#### Extract:

**********

Re: [ceph-users] Urgent Help Needed (regarding rbd cache)

Muhammad Junaid Fri, 02 Aug 2019 03:08:50 -0700

Thanks Oliver and all others. This was really helpful. Regards.

Muhammad Junaid


On Thu, Aug 1, 2019 at 5:25 PM Oliver Freyermuth <
freyerm...@physik.uni-bonn.de> wrote:

> Hi together,
>
> Am 01.08.19 um 08:45 schrieb Janne Johansson:
> > Den tors 1 aug. 2019 kl 07:31 skrev Muhammad Junaid <
> junaid.fsd...@gmail.com <mailto:junaid.fsd...@gmail.com>>:
> >
> >     Your email has cleared many things to me. Let me repeat my
> understanding. Every Critical data (Like Oracle/Any Other DB) writes will
> be done with sync, fsync flags, meaning they will be only confirmed to
> DB/APP after it is actually written to Hard drives/OSD's. Any other
> application can do it also.
> >     All other writes, like OS logs etc will be confirmed immediately to
> app/user but later on written  passing through kernel, RBD Cache, Physical
> drive Cache (If any)  and then to disks. These are susceptible to
> power-failure-loss but overall things are recoverable/non-critical.

**********

#### Material provided:
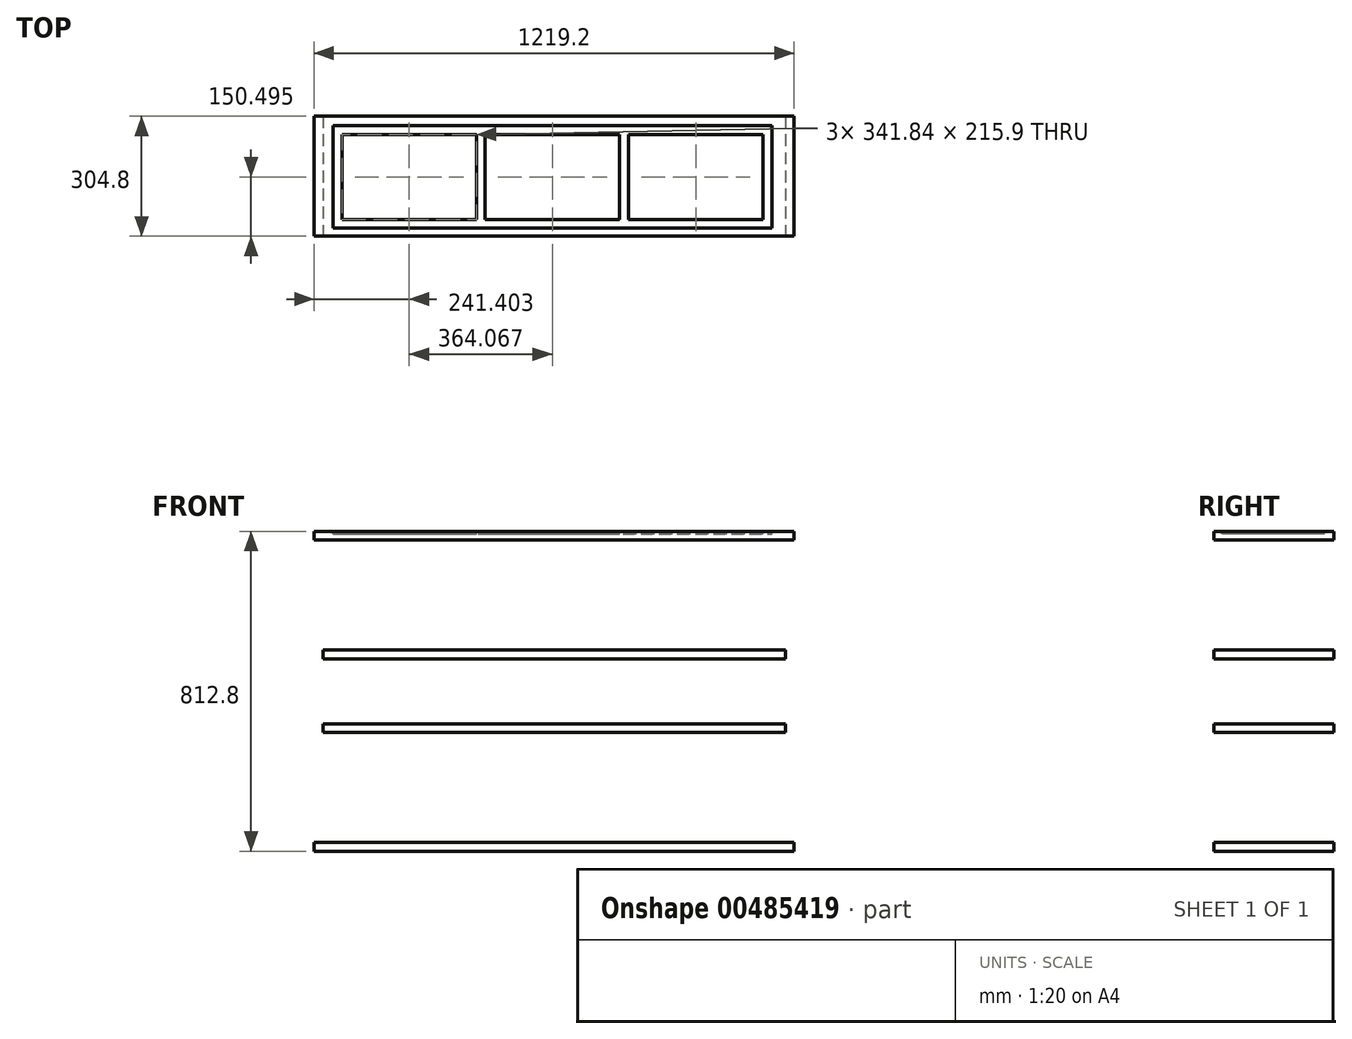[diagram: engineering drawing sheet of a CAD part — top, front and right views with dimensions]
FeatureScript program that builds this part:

**********

#### What you should do:
Pick up the ceph-users thread about RBD cache after its last quoted sentence and write the next part.

#### The response:
> >
> >
> > That last part is probably simplified a bit, I suspect between a program
> in a guest sending its data to the virtualised device, running in a KVM on
> top of an OS that has remote storage over network, to a storage server with
> its own OS and drive controller chip and lastly physical drive(s) to store
> the write, there will be something like ~10 layers of write caching
> possible, out of which the RBD you were asking about, is just one.
> >
> > It is just located very conveniently before the I/O has to leave the KVM
> host and go back and forth over the network, so it is the last place where
> you can see huge gains in the guests I/O response time, but at the same
> time possible to share between lots of guests on the KVM host which should
> have tons of RAM available compared to any single guest so it is a nice way
> to get a large cache for outgoing writes.
> >
> > Also, to answer your first part, yes all critical software that depend
> heavily on write ordering and integrity is hopefully already doing write
> operations that way, asking for sync(), fsync() or fdatasync() and similar
> calls, but I can't produce a list of all programs that do. Since there
> already are many layers of delayed cached writes even without
> virtualisation and/or ceph, applications that are important have mostly
> learned their lessons by now, so chances are very high that all your
> important databases and similar program are doing the right thing.
>
> Just to add on this: One such software, for which people cared a lot, is
> of course a file system itself. BTRFS is notably a candidate very sensitive
> to broken flush / FUA (
> https://en.wikipedia.org/wiki/Disk_buffer#Force_Unit_Access_(FUA) )
> implementations at any layer of the I/O path due to the rather complicated
> metadata structure.
> While for in-kernel and other open source software (such as librbd), there
> are usually a lot of people checking the code for a correct implementation
> and testing things, there is also broken hardware
> (or rather, firmware) in the wild.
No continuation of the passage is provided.